What is being asked: Turn the records, from the first line through the line containing "Chuťový profil: Silná, plná chuť s", into a Markdown table with a "Row" column holding a running row number and a "Line" column holding each line, leaving out any blank lines.
(Data to use)
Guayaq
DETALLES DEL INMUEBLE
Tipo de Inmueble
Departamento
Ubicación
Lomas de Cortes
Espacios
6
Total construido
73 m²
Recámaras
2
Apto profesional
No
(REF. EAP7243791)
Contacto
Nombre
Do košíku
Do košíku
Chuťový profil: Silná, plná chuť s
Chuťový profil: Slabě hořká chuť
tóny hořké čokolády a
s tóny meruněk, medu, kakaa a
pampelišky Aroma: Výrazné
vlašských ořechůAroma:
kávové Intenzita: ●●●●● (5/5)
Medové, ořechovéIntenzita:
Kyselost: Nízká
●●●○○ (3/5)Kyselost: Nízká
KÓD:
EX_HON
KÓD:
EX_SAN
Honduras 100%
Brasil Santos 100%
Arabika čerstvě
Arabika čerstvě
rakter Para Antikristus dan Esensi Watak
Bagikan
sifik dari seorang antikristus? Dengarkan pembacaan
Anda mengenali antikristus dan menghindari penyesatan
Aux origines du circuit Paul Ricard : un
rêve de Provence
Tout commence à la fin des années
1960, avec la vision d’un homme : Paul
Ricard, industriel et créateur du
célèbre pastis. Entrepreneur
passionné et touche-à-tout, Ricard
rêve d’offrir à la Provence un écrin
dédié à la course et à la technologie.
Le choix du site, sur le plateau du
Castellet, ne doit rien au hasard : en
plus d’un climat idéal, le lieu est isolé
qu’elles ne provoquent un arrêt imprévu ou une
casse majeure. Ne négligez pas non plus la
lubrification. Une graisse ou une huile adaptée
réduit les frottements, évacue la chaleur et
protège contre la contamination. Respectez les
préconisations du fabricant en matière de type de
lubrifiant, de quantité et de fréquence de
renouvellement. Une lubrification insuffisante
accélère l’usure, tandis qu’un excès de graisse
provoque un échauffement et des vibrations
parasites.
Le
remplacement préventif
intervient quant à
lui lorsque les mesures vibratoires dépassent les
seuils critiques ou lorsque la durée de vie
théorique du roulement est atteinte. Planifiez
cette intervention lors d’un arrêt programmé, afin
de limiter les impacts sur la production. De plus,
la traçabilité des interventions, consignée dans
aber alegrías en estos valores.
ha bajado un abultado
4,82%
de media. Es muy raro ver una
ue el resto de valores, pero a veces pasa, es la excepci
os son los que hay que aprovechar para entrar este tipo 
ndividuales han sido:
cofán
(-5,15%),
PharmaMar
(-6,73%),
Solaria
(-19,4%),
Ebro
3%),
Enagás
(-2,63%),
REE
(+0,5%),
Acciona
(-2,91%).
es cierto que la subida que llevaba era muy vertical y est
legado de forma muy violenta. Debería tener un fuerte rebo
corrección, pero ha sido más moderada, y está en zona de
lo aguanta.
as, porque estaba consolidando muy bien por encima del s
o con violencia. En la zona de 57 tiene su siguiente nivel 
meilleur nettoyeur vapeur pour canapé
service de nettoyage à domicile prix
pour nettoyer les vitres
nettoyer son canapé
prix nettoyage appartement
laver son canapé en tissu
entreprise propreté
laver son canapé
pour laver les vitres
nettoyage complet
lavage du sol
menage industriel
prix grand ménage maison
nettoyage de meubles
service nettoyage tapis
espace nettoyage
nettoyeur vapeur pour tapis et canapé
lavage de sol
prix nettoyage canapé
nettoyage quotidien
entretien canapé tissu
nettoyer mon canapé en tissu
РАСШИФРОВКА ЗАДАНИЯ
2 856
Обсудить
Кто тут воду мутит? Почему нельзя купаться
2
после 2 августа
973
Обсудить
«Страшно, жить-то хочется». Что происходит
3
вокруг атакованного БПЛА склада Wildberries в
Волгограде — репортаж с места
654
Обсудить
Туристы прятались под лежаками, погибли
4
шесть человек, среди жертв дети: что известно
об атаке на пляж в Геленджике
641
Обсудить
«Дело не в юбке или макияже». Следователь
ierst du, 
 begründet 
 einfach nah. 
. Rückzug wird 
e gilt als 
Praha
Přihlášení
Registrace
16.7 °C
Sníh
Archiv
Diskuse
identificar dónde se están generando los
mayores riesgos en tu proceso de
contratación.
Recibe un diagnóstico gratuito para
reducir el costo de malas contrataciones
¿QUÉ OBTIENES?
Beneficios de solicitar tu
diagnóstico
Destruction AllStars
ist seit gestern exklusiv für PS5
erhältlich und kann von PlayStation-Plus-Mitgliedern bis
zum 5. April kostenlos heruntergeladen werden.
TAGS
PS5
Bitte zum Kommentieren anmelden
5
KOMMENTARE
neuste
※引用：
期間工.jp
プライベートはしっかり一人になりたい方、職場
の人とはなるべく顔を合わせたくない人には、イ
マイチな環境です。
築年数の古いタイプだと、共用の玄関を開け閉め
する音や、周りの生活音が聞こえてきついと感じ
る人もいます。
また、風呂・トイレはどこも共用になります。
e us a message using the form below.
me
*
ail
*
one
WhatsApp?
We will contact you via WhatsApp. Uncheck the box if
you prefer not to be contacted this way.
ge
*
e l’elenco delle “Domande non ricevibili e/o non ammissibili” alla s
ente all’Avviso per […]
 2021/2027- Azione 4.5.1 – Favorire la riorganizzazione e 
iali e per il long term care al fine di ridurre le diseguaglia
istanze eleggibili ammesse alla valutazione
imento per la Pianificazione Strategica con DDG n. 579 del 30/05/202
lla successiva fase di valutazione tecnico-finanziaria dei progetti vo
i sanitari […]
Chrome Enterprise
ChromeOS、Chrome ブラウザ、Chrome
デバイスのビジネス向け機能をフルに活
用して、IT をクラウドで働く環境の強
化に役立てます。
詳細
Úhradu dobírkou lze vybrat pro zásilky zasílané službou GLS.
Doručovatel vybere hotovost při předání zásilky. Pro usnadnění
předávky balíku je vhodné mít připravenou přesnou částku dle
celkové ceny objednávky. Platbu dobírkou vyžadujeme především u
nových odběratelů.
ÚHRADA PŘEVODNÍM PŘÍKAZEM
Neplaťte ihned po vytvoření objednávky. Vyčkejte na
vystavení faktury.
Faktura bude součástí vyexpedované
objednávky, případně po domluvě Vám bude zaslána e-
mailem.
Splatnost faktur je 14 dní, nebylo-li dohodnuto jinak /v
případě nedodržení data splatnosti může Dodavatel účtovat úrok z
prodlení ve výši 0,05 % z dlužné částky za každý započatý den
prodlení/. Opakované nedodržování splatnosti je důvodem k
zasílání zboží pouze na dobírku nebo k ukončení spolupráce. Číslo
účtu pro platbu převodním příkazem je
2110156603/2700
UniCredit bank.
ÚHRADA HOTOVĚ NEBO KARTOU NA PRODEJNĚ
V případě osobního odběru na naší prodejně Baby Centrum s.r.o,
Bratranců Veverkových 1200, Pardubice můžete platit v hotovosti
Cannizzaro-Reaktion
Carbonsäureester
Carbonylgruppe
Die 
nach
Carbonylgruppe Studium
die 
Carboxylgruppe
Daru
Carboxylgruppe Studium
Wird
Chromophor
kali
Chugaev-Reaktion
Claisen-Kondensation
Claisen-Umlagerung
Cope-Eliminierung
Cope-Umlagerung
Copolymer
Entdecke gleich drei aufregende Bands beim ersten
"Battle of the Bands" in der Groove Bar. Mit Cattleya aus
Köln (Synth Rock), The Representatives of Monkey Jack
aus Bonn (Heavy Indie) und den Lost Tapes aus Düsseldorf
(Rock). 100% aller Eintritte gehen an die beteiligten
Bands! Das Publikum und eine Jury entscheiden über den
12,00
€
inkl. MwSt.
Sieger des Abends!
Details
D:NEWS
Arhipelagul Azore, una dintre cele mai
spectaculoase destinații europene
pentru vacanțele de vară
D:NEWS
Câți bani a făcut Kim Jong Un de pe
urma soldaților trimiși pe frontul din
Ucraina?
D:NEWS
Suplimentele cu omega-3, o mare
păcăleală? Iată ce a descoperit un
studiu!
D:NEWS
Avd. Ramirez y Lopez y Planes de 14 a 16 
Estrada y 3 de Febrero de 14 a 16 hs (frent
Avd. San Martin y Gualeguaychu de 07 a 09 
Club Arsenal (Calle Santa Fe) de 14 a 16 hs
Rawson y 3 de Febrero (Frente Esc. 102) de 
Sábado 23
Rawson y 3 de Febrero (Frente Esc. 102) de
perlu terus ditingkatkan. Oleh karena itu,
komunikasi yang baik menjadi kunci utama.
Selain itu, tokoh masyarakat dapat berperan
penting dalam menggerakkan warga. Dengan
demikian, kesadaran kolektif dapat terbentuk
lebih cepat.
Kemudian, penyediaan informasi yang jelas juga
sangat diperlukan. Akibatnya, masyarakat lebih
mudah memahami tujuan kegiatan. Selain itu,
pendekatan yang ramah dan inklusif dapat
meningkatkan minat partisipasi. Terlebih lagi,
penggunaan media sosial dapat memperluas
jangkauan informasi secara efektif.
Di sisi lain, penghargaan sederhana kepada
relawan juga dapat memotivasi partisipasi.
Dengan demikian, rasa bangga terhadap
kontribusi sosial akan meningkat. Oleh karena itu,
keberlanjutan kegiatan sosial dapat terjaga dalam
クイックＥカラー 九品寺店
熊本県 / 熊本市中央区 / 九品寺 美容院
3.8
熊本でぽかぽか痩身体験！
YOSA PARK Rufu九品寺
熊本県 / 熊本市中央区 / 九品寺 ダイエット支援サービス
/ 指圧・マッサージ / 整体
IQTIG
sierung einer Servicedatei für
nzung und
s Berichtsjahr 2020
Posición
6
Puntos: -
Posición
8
(End Data to use)
Response box:
| Row | Line |
|---|---|
| 1 | Guayaq |
| 2 | DETALLES DEL INMUEBLE |
| 3 | Tipo de Inmueble |
| 4 | Departamento |
| 5 | Ubicación |
| 6 | Lomas de Cortes |
| 7 | Espacios |
| 8 | 6 |
| 9 | Total construido |
| 10 | 73 m² |
| 11 | Recámaras |
| 12 | 2 |
| 13 | Apto profesional |
| 14 | No |
| 15 | (REF. EAP7243791) |
| 16 | Contacto |
| 17 | Nombre |
| 18 | Do košíku |
| 19 | Do košíku |
| 20 | Chuťový profil: Silná, plná chuť s |